Logistics is one of the main challenges for timberland investors says Adrian Whiteman, senior forestry officer (economic analysis) at the Food and Agriculture Organisation (FAO).
“Getting wood to the market can be a big problem,” he told delegates at the Timber Invest Europe conference in London on Tuesday.
Growth and yield projections can be misleading or misunderstood and often “don’t live up to expectations”, he added. This is often a result of firms buying cheap land and expecting the same returns as better-quality land. Whiteman also emphasised the quality of wood from plantations compared with that from forests.
“Wood from plantations is not the same as that grown in forests; it is not as valuable as the natural alternative,” he said.
Naturally-grown wood raises reputational risk concerns, which can push producers into an unappealing middle market position.

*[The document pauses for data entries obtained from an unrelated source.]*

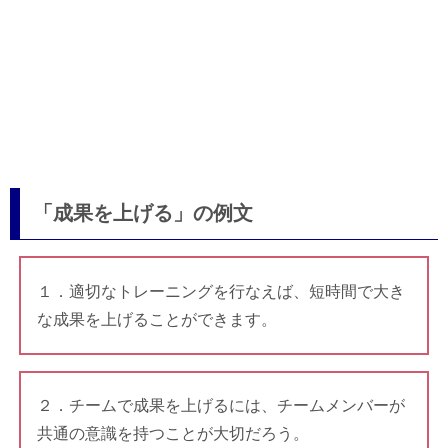
「成果を上げる」の例文
１．適切なトレーニングを行なえば、短時間で大き
な成果を上げることができます。
２．チームで成果を上げるには、チームメンバーが
共通の意識を持つことが大切だろう。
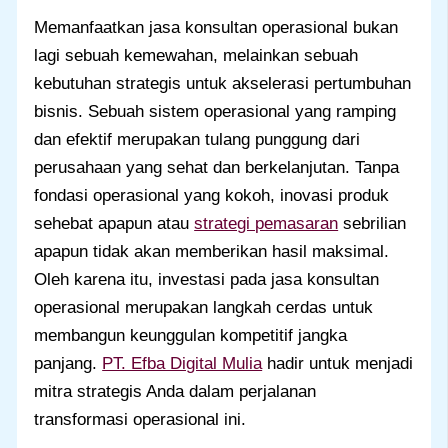
Memanfaatkan jasa konsultan operasional bukan
lagi sebuah kemewahan, melainkan sebuah
kebutuhan strategis untuk akselerasi pertumbuhan
bisnis. Sebuah sistem operasional yang ramping
dan efektif merupakan tulang punggung dari
perusahaan yang sehat dan berkelanjutan. Tanpa
fondasi operasional yang kokoh, inovasi produk
sehebat apapun atau
strategi pemasaran
sebrilian
apapun tidak akan memberikan hasil maksimal.
Oleh karena itu, investasi pada jasa konsultan
operasional merupakan langkah cerdas untuk
membangun keunggulan kompetitif jangka
panjang.
PT. Efba Digital Mulia
hadir untuk menjadi
mitra strategis Anda dalam perjalanan
transformasi operasional ini.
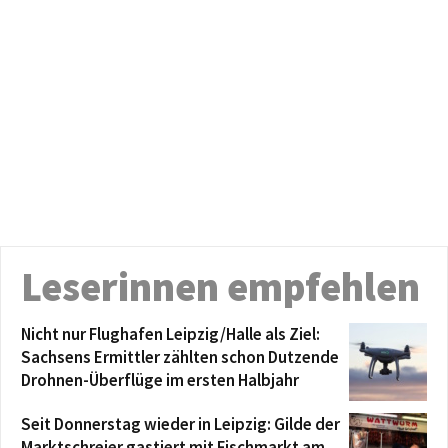
Leserinnen empfehlen
Nicht nur Flughafen Leipzig/Halle als Ziel:
Sachsens Ermittler zählten schon Dutzende
Drohnen-Überflüge im ersten Halbjahr
Seit Donnerstag wieder in Leipzig: Gilde der
Marktschreier gastiert mit Fischmarkt am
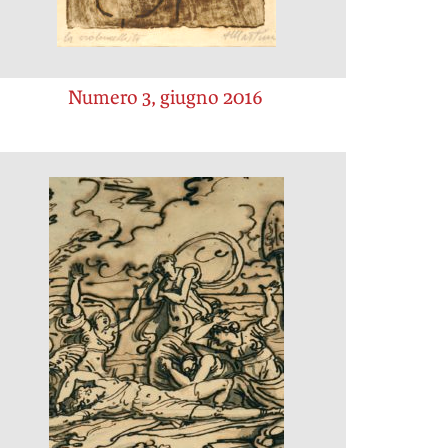
Numero 3, giugno 2016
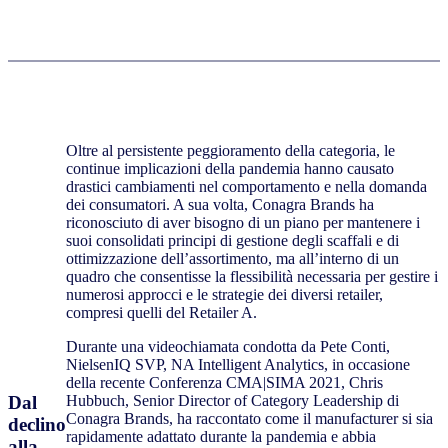
Oltre al persistente peggioramento della categoria, le
continue implicazioni della pandemia hanno causato
drastici cambiamenti nel comportamento e nella domanda
dei consumatori. A sua volta, Conagra Brands ha
riconosciuto di aver bisogno di un piano per mantenere i
suoi consolidati principi di gestione degli scaffali e di
ottimizzazione dell’assortimento, ma all’interno di un
quadro che consentisse la flessibilità necessaria per gestire i
numerosi approcci e le strategie dei diversi retailer,
compresi quelli del Retailer A.
Durante una videochiamata condotta da Pete Conti,
NielsenIQ SVP, NA Intelligent Analytics, in occasione
della recente Conferenza CMA|SIMA 2021, Chris
Dal
Hubbuch, Senior Director of Category Leadership di
Conagra Brands, ha raccontato come il manufacturer si sia
declino
rapidamente adattato durante la pandemia e abbia
alla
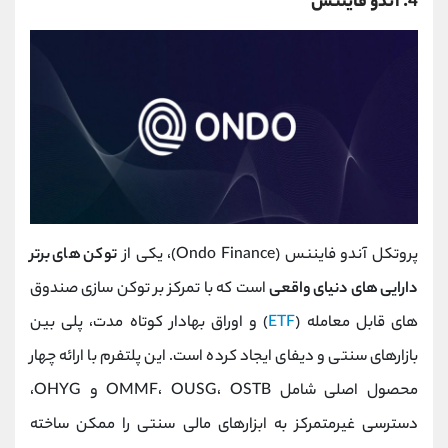
4. آندو فایننس
پروتکل آندو فایننس (Ondo Finance)، یکی از
توکن های برتر
دارایی های دنیای واقعی
است که با تمرکز بر توکن ‌سازی صندوق
‌های قابل معامله (
ETF
) و اوراق بهادار کوتاه ‌مدت، پلی بین
بازارهای سنتی و دیفای ایجاد کرده است. این پلتفرم با ارائه چهار
محصول اصلی شامل OMMF، OUSG، OSTB و OHYG،
دسترسی غیرمتمرکز به ابزارهای مالی سنتی را ممکن ساخته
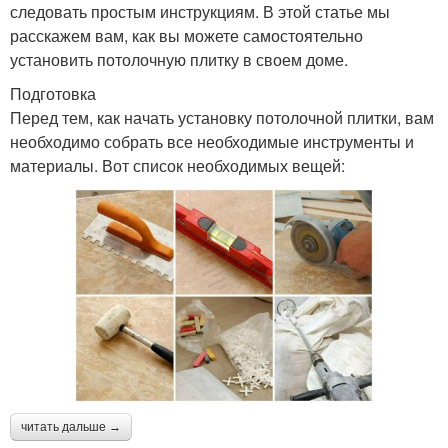
следовать простым инструкциям. В этой статье мы
расскажем вам, как вы можете самостоятельно
установить потолочную плитку в своем доме.
Подготовка
Перед тем, как начать установку потолочной плитки, вам
необходимо собрать все необходимые инструменты и
материалы. Вот список необходимых вещей:
читать дальше →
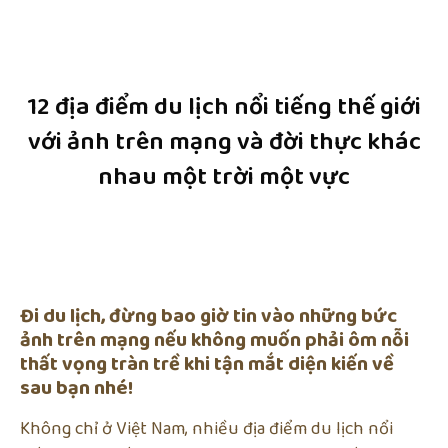
12 địa điểm du lịch nổi tiếng thế giới
với ảnh trên mạng và đời thực khác
nhau một trời một vực
Đi du lịch, đừng bao giờ tin vào những bức
ảnh trên mạng nếu không muốn phải ôm nỗi
thất vọng tràn trề khi tận mắt diện kiến về
sau bạn nhé!
Không chỉ ở Việt Nam, nhiều địa điểm du lịch nổi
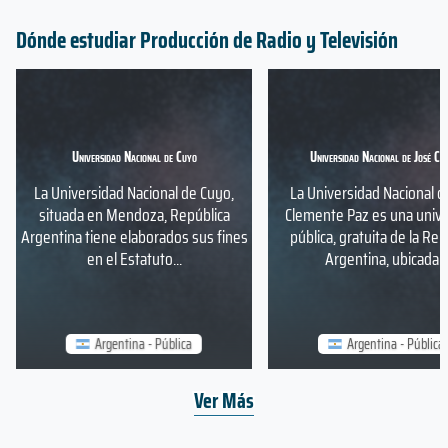
Dónde estudiar Producción de Radio y Televisión
Universidad Nacional de Cuyo
Universidad Nacional de José C.
La Universidad Nacional de Cuyo,
La Universidad Nacional d
situada en Mendoza, República
Clemente Paz es una univ
Argentina tiene elaborados sus fines
pública, gratuita de la Rep
en el Estatuto...
Argentina, ubicada...
Argentina - Pública
Argentina - Pública
Ver Más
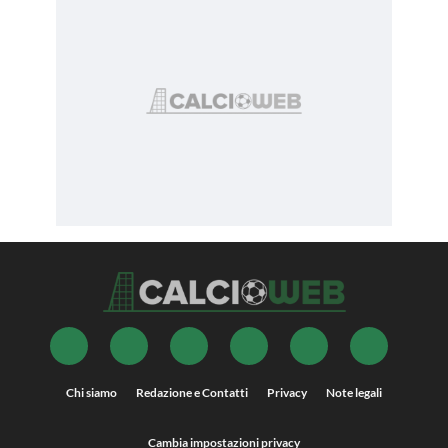
Chi siamo
Redazione e Contatti
Privacy
Note legali
Cambia impostazioni privacy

They unable to produce wood as cheaply as the bottom end but are unwilling to take on the risk of naturally-grown forestry.
Regulatory risks can also be a big concern, he added. “The places where wood grows the fastest tend to the places with the weakest governments [for timber regulation],” he told delegates.
This includes rules surrounding land ownership and tenure. These are particular issues in Africa, which Whiteman described as the “new wild wild West of investing in lands and forests”.
Whiteman suggested these risks could be mitigated by diversification, forest certification or social initiatives.